Problem description → Please rewrite these rows, swapping each occurrence of "loi de Gauss" for "loi de Laplace-Gauss" and leaving everything else unchanged.

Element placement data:
----

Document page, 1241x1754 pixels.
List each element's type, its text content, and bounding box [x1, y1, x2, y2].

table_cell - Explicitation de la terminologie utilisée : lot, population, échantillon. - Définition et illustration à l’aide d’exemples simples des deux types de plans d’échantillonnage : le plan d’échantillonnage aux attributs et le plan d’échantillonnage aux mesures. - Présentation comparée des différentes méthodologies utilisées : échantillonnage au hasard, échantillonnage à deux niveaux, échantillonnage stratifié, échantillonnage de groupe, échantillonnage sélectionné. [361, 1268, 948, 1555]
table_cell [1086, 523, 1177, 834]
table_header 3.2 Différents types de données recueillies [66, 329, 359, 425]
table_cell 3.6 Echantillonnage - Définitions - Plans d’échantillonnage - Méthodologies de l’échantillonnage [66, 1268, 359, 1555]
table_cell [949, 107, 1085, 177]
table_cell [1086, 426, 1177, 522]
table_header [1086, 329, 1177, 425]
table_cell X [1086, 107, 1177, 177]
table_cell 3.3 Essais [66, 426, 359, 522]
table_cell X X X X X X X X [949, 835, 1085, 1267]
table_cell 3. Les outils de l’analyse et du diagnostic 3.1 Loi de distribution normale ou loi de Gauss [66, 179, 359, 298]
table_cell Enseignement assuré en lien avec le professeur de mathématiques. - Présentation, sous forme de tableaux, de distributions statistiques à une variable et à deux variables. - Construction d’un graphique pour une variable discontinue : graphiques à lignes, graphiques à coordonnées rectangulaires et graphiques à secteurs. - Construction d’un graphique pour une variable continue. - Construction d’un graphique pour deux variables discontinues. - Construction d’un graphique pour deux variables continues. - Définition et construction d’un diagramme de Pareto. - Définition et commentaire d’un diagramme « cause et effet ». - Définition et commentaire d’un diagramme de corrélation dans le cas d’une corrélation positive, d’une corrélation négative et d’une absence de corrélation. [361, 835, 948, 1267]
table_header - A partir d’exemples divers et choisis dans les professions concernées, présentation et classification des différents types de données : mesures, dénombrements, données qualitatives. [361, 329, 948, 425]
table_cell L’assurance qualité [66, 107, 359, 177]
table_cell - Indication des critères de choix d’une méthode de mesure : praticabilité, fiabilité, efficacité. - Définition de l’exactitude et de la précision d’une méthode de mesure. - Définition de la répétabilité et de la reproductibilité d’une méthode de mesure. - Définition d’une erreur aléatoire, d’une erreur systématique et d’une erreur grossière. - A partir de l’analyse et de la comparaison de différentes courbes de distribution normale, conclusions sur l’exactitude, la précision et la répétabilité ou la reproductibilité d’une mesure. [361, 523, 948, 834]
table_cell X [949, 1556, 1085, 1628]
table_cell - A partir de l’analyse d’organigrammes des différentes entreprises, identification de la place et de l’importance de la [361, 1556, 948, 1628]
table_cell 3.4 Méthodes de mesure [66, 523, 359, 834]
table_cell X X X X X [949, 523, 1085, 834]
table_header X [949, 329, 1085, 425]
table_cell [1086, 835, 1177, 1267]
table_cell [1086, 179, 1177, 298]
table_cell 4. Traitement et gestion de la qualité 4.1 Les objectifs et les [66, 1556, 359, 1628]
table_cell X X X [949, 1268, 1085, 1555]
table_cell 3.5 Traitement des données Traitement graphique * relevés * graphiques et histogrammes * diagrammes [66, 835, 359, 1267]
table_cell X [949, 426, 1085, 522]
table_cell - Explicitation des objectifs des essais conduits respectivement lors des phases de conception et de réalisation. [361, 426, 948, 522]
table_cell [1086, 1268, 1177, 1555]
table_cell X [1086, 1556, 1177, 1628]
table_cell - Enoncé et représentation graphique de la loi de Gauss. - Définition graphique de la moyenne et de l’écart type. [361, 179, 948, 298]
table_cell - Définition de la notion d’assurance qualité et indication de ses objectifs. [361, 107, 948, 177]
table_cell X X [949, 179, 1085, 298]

----

Solved exercise →
Document page, 1241x1754 pixels.
List each element's type, its text content, and bounding box [x1, y1, x2, y2].

table_cell - Explicitation de la terminologie utilisée : lot, population, échantillon. - Définition et illustration à l’aide d’exemples simples des deux types de plans d’échantillonnage : le plan d’échantillonnage aux attributs et le plan d’échantillonnage aux mesures. - Présentation comparée des différentes méthodologies utilisées : échantillonnage au hasard, échantillonnage à deux niveaux, échantillonnage stratifié, échantillonnage de groupe, échantillonnage sélectionné. [361, 1268, 948, 1555]
table_cell [1086, 523, 1177, 834]
table_header 3.2 Différents types de données recueillies [66, 329, 359, 425]
table_cell 3.6 Echantillonnage - Définitions - Plans d’échantillonnage - Méthodologies de l’échantillonnage [66, 1268, 359, 1555]
table_cell [949, 107, 1085, 177]
table_cell [1086, 426, 1177, 522]
table_header [1086, 329, 1177, 425]
table_cell X [1086, 107, 1177, 177]
table_cell 3.3 Essais [66, 426, 359, 522]
table_cell X X X X X X X X [949, 835, 1085, 1267]
table_cell 3. Les outils de l’analyse et du diagnostic 3.1 Loi de distribution normale ou loi de Laplace-Gauss [66, 179, 359, 298]
table_cell Enseignement assuré en lien avec le professeur de mathématiques. - Présentation, sous forme de tableaux, de distributions statistiques à une variable et à deux variables. - Construction d’un graphique pour une variable discontinue : graphiques à lignes, graphiques à coordonnées rectangulaires et graphiques à secteurs. - Construction d’un graphique pour une variable continue. - Construction d’un graphique pour deux variables discontinues. - Construction d’un graphique pour deux variables continues. - Définition et construction d’un diagramme de Pareto. - Définition et commentaire d’un diagramme « cause et effet ». - Définition et commentaire d’un diagramme de corrélation dans le cas d’une corrélation positive, d’une corrélation négative et d’une absence de corrélation. [361, 835, 948, 1267]
table_header - A partir d’exemples divers et choisis dans les professions concernées, présentation et classification des différents types de données : mesures, dénombrements, données qualitatives. [361, 329, 948, 425]
table_cell L’assurance qualité [66, 107, 359, 177]
table_cell - Indication des critères de choix d’une méthode de mesure : praticabilité, fiabilité, efficacité. - Définition de l’exactitude et de la précision d’une méthode de mesure. - Définition de la répétabilité et de la reproductibilité d’une méthode de mesure. - Définition d’une erreur aléatoire, d’une erreur systématique et d’une erreur grossière. - A partir de l’analyse et de la comparaison de différentes courbes de distribution normale, conclusions sur l’exactitude, la précision et la répétabilité ou la reproductibilité d’une mesure. [361, 523, 948, 834]
table_cell X [949, 1556, 1085, 1628]
table_cell - A partir de l’analyse d’organigrammes des différentes entreprises, identification de la place et de l’importance de la [361, 1556, 948, 1628]
table_cell 3.4 Méthodes de mesure [66, 523, 359, 834]
table_cell X X X X X [949, 523, 1085, 834]
table_header X [949, 329, 1085, 425]
table_cell [1086, 835, 1177, 1267]
table_cell [1086, 179, 1177, 298]
table_cell 4. Traitement et gestion de la qualité 4.1 Les objectifs et les [66, 1556, 359, 1628]
table_cell X X X [949, 1268, 1085, 1555]
table_cell 3.5 Traitement des données Traitement graphique * relevés * graphiques et histogrammes * diagrammes [66, 835, 359, 1267]
table_cell X [949, 426, 1085, 522]
table_cell - Explicitation des objectifs des essais conduits respectivement lors des phases de conception et de réalisation. [361, 426, 948, 522]
table_cell [1086, 1268, 1177, 1555]
table_cell X [1086, 1556, 1177, 1628]
table_cell - Enoncé et représentation graphique de la loi de Laplace-Gauss. - Définition graphique de la moyenne et de l’écart type. [361, 179, 948, 298]
table_cell - Définition de la notion d’assurance qualité et indication de ses objectifs. [361, 107, 948, 177]
table_cell X X [949, 179, 1085, 298]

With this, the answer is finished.